Il giorno dell’ingresso nelle patrie galere dell’ex governatore (democristiano nella Prima Repubblica, berlusconiano nella Seconda) sono arrivati infiniti e trasversali messaggi di dolore da parte di politici e giornalisti. E fin qui tutto molto umano e mondano, cioè nelle cose di questo mondo. Il punto è che nella narrazione del personaggio Formigoni si è dato parecchio spazio alla sua dimensione di cattolico praticante: quella di ciellino che viveva in una comunità di Memores Domini, dediti al voto di povertà e di carità fraterna.
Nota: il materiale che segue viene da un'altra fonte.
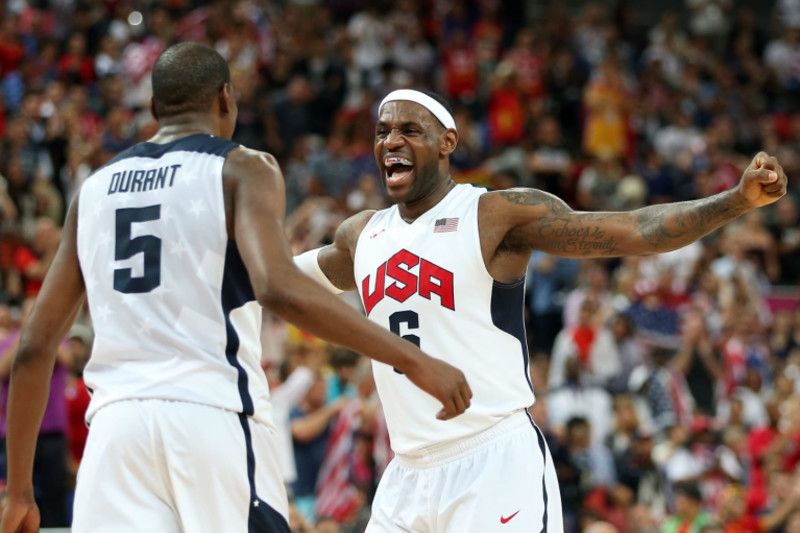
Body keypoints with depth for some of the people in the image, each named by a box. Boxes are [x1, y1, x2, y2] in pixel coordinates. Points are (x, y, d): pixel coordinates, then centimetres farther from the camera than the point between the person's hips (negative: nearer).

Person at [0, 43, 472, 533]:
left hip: (117, 422, 4)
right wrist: (414, 362, -18)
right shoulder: (242, 169, 2)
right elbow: (278, 287, -18)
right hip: (214, 414, -4)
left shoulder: (94, 189, 17)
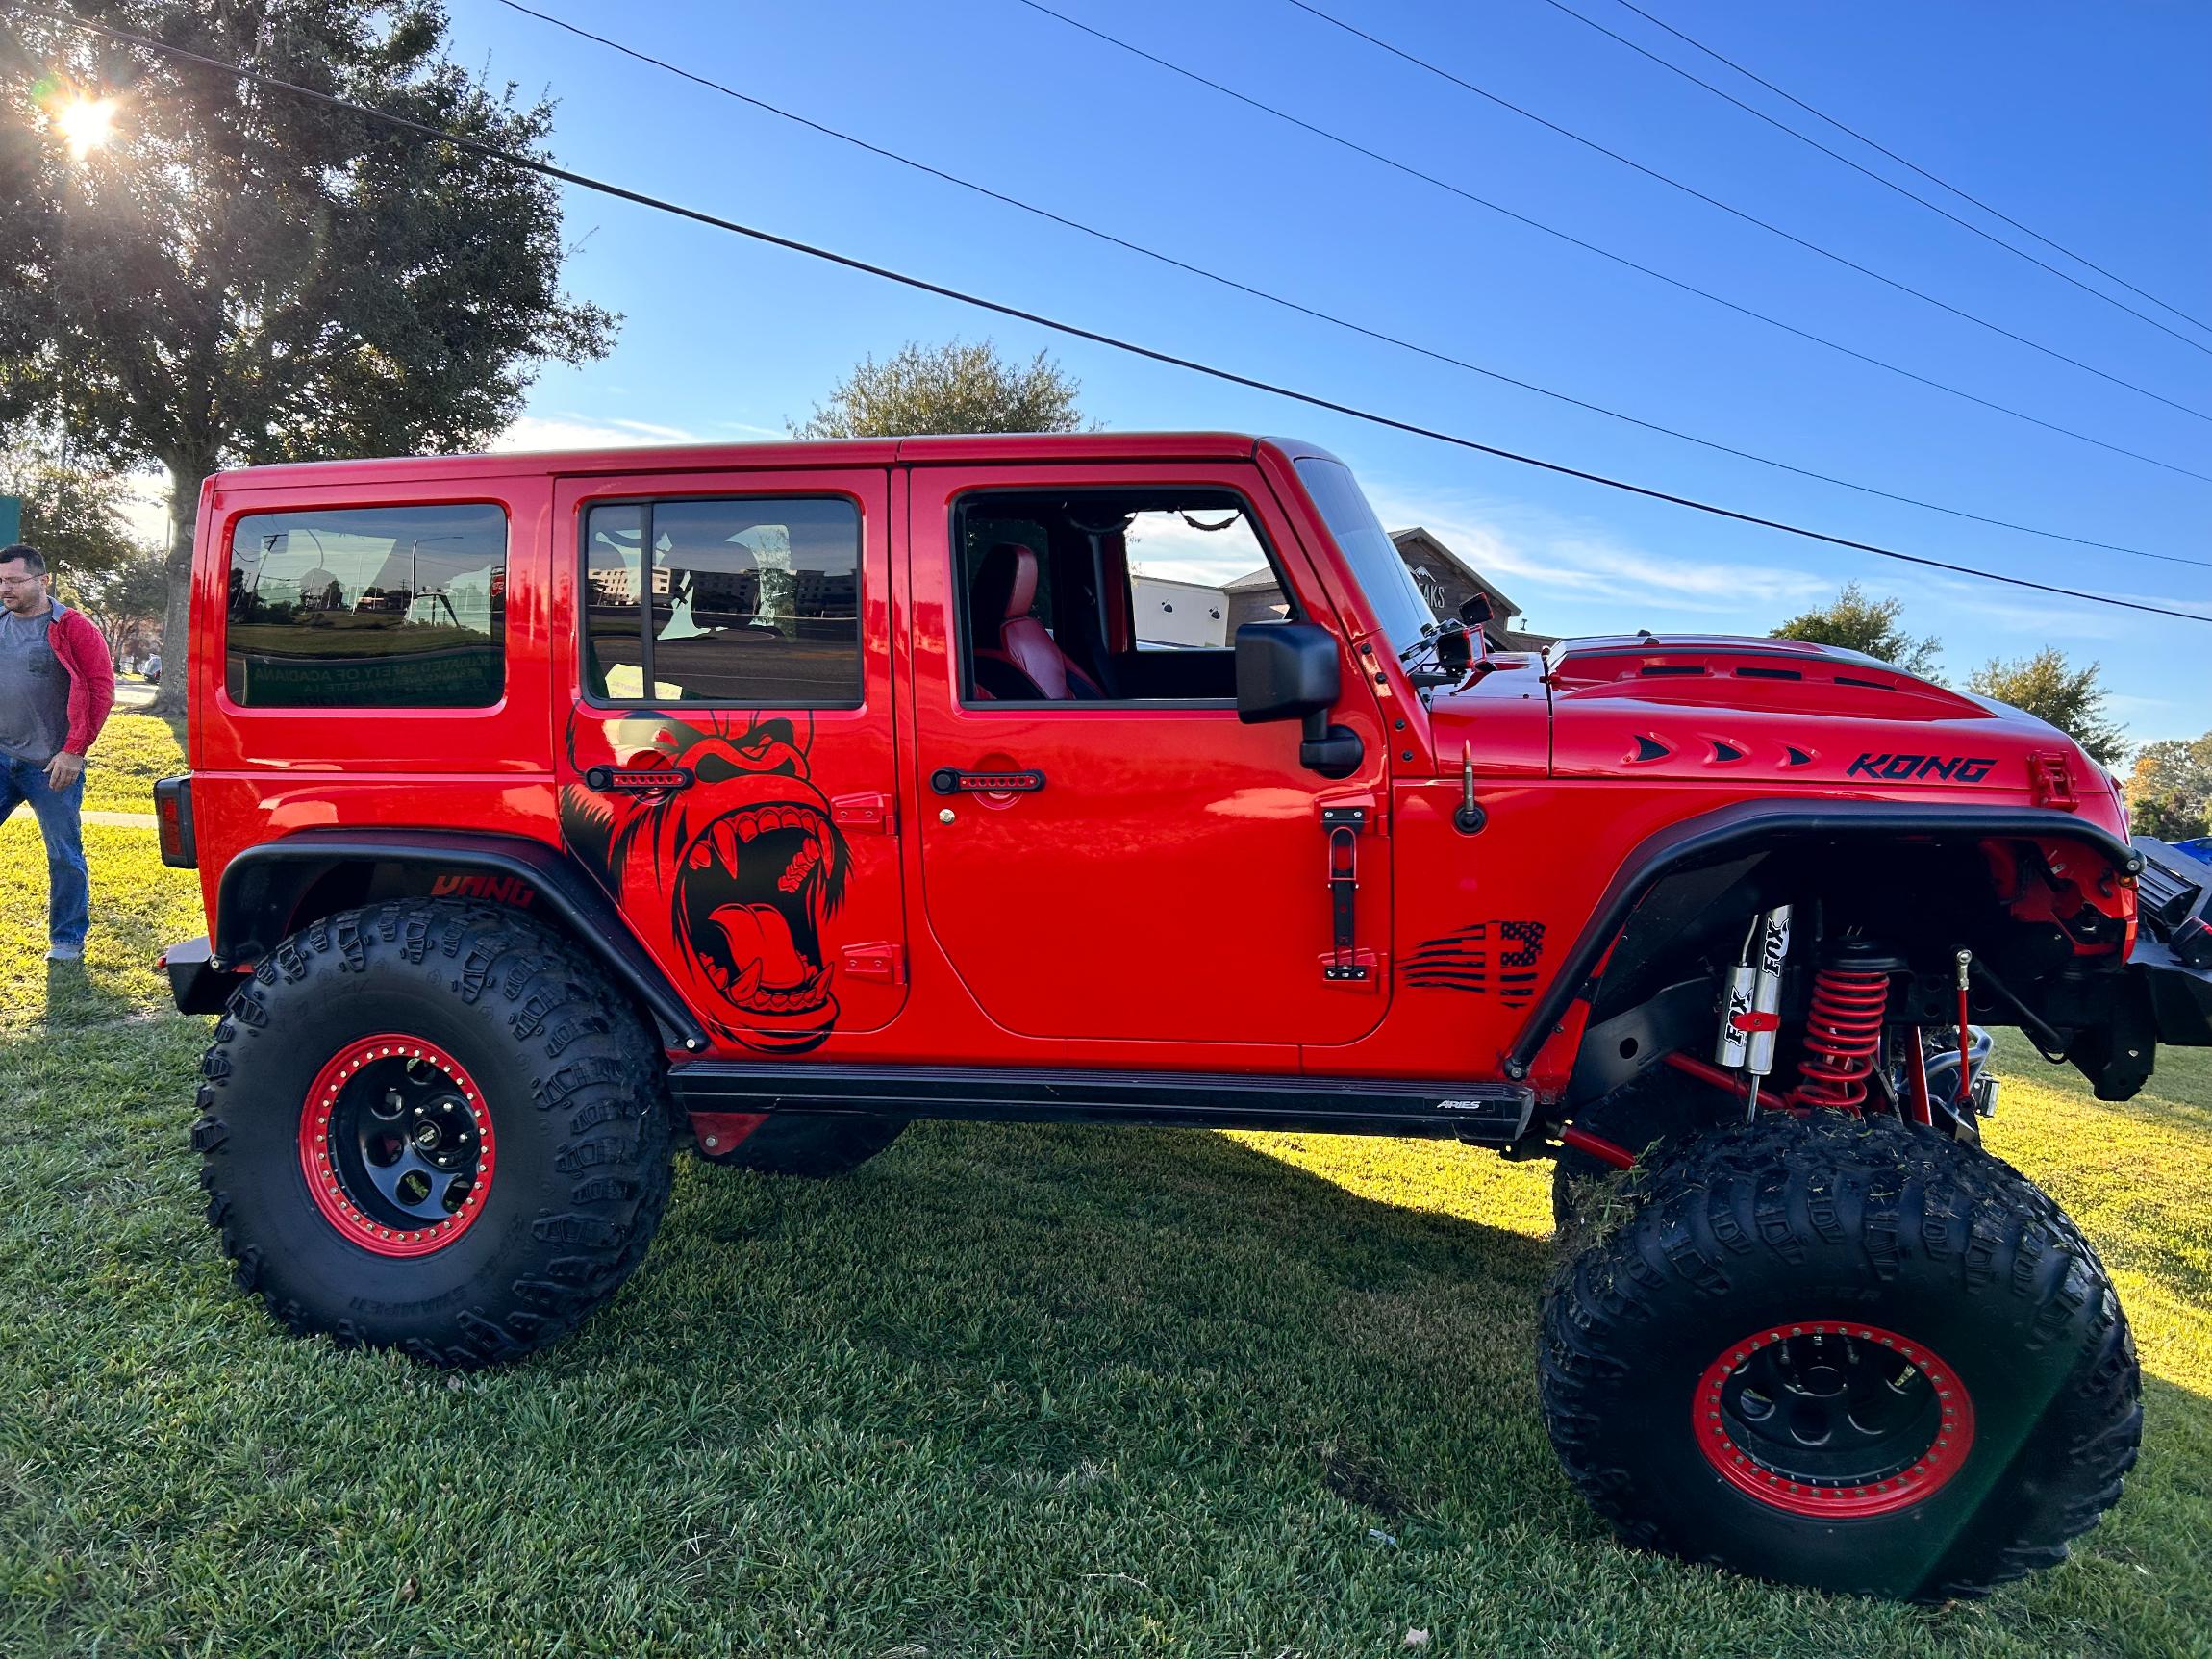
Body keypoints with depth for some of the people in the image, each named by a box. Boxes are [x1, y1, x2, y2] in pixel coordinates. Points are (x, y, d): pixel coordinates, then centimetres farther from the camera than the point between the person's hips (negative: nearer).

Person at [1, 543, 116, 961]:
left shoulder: (71, 628, -6)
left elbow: (101, 688, -12)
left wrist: (74, 751, -15)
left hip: (51, 765, -5)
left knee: (64, 855, 3)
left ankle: (67, 939, 16)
Quello che colpisce, allora, non è tanto la figura di Formigoni peccatore convertito ai lussi del potere (solo “la fedeltà del Signora dura in eterno”, recitano i Salmi) ma l’assoluta mancanza di accettazione cristiana del martirio, ovviamente dal punto di vista del credente. Può sembrare paradossale o provocatorio, ma il Vangelo e le lettere di San Paolo sono un continuo richiamo alla transitorietà della vita quaggiù e lo stesso Gesù inserì tra i “beati” coloro che sono perseguitati a causa della giustizia (beatitudine che si presta a molte interpretazioni). Ma se appunto guardiamo con lo sguardo della fede al carcere di Formigoni (peraltro politico arrogante e pieno di sé) spicca proprio la mancanza di una “vera umiltà” che non può essere tale “senza umiliazione” (papa Bergoglio). E se il martirio è imitazione di Cristo innocente ucciso in croce cosa c’è di più grande per un cristiano che si proclama non colpevole e viene rinchiuso, a suo dire, ingiustamente? La si può mettere anche in termini più laici, per dirla con lo straordinario Matthew McConaughey nella prima serie di True detective: “Rifletto sull’idea di permettere la propria crocifissione”.
Forse tutto è da ricondurre all’esperienza dei cattolici di Comunione e Liberazione, per anni accusati di essersi secolarizzati facendo solo politica e affari. Non proprio la strada per il martirio.